--- Passage Enclosed Below ---

4
votes

I would like to know more details about the merge mode when using Bidirectional LSTM for sequence classification, and especially for the "Concat" merge mode which is still quite unclear to me.

From what I understood with this scheme:

enter image description here

The output y_t is computed after passing the merged results of the forward and backward layers into the sigmoid function. It seems rather intuitive for the "add","mul" and "average" merge modes but I don't understand how the output y_t is computed when 'concat' merge mode is chosen. Indeed, with this merge mode we now have a vector instead of a single value before the sidmoid function.

2

2 Answers

7
votes
  1. In Bi-LSTM you will have one LSTM unrolling from left to right (say LSTM1) on the input (say X) and another LSTM unrolling form right to left (say LSTM2).
  2. Assuming that your input size (X.shape) is n X t X f where
    • n:Batch size
    • tsequence length/time-steps/no:of unrollings)
    • f:No:Of feature per time-step
  3. Assume that we have a model with single Bi-LSTM defined as below
model.add(Bidirectional(LSTM(10, return_sequences=True), input_shape=(t, f)))
  1. In this case LSTM1 will return output of size n X t X 10 and LSTM2 will return output of size n X t X 10
  2. Now you have below choices of how to combine the output of LSMT1 and LSTM2 at each time-step using merge_mode

sum: Add LSTM1 output to LSTM2 at each timestep. ie. n X t X 10 of LSTM1 + n X t X 10 of LSTM2 = output of size n X t X 10

mul: Element wise multiplication of LSTM1 output to LSTM2 at each timestep which will result in output of size n X t X 10

concat: Element wise concatenation of LSTM1 output to LSTM2 at each timestep which will result in output of size n X t X 10*2

ave: Element wise average of LSTM1 output to LSTM2 at each timestep which will result in output of size n X t X 10

None: Return LSTM1 and LSTM2 outputs as list

No activation function is applied after combining the outputs based on merge_mode. If you want to apply an activation you will have to explicitily define so in the model as a layer.

--- End of Enclosed Passage ---
--- Data extracts Enclosed Below ---

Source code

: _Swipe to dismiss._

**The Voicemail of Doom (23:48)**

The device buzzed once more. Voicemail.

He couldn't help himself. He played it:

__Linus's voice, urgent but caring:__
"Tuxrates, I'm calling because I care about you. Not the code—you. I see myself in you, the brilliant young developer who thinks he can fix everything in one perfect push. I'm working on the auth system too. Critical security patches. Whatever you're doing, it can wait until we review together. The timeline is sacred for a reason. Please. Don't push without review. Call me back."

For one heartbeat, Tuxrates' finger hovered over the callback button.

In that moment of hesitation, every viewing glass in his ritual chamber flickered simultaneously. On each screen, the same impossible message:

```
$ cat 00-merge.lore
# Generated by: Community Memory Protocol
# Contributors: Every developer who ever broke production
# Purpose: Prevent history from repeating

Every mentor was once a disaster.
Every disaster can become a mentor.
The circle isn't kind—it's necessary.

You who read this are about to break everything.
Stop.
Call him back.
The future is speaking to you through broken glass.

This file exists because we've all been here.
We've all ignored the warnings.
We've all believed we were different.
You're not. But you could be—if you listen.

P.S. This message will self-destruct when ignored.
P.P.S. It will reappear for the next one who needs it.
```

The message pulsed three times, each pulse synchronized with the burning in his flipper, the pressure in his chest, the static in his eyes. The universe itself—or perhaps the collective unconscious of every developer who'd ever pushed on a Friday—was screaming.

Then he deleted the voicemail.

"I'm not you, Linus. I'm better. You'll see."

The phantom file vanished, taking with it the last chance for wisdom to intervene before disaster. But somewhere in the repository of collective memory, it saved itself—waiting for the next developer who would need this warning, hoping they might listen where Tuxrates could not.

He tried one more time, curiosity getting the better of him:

--- End of Enclosed Data extracts ---

**Explore the material**
1. Answer these about the Bi-LSTM thread:
(a) What output size does the concat merge mode produce?
(b) What does the None merge mode return?
(c) Is an activation function applied after the outputs are combined?
2. Please sum up the Bi-LSTM thread in two sentences.
3. Write what comes next in the Bi-LSTM thread.
The entries have no connection to the Bi-LSTM thread.

**Answers by task**
1.
(a) n X t X 10*2
(b) The LSTM1 and LSTM2 outputs as a list.
(c) No. An activation has to be defined explicitly in the model as a layer.

2. A user asks how the output is computed in a Bidirectional LSTM when the merge mode is "concat", since that mode yields a vector rather than a single value before the sigmoid function. The answer explains that the forward and backward LSTM outputs are combined at each time step by summing, multiplying, concatenating (which doubles the last dimension), averaging, or returning them as a list, and that no activation function is applied after merging unless one is added as a layer.

3.
Test code

model = Sequential()
model.add(Bidirectional(LSTM(10, return_sequences=True), input_shape=(5, 15), merge_mode='concat'))
assert model.layers[-1].output_shape == (None, 5, 20)

model = Sequential()
model.add(Bidirectional(LSTM(10, return_sequences=True), input_shape=(5, 15), merge_mode='sum'))
assert model.layers[-1].output_shape == (None, 5, 10)

model = Sequential()
model.add(Bidirectional(LSTM(10, return_sequences=True), input_shape=(5, 15), merge_mode='mul'))
assert model.layers[-1].output_shape == (None, 5, 10)

Note:

You cannot use merge_mode=None inside a sequence model because each layer should return a tensor but None returns a list so you can't stack it up in a model. However you can use it inside functional API of keras.

1
votes

It is quite simple. Imagine that your forward LSTM layer returned a state like [0.1, 0.2, 0.3] and backward LSTM layer yielded [0.4, 0.5, 0.6]. Then concatenation (concat for brevity) is [0.1, 0.2, 0.3, 0.4, 0.5, 0.6], which is passed further to activation layer.